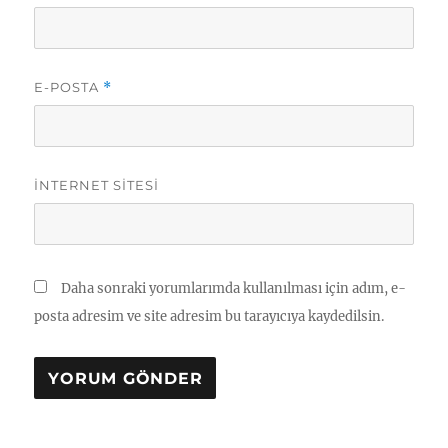
E-POSTA
*
İNTERNET SITESI
Daha sonraki yorumlarımda kullanılması için adım, e-
posta adresim ve site adresim bu tarayıcıya kaydedilsin.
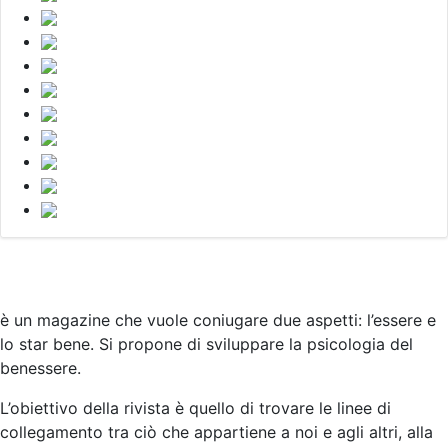
è un magazine che vuole coniugare due aspetti: l’essere e
lo star bene. Si propone di sviluppare la psicologia del
benessere.
L’obiettivo della rivista è quello di trovare le linee di
collegamento tra ciò che appartiene a noi e agli altri, alla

● ● ● ● ●

=== AIM OF THE EXERCISE ===
Locate each line in the records above that contains the word "coniugare" and copy it. Case matters.

=== TASK OUTPUT ===
è un magazine che vuole coniugare due aspetti: l’essere e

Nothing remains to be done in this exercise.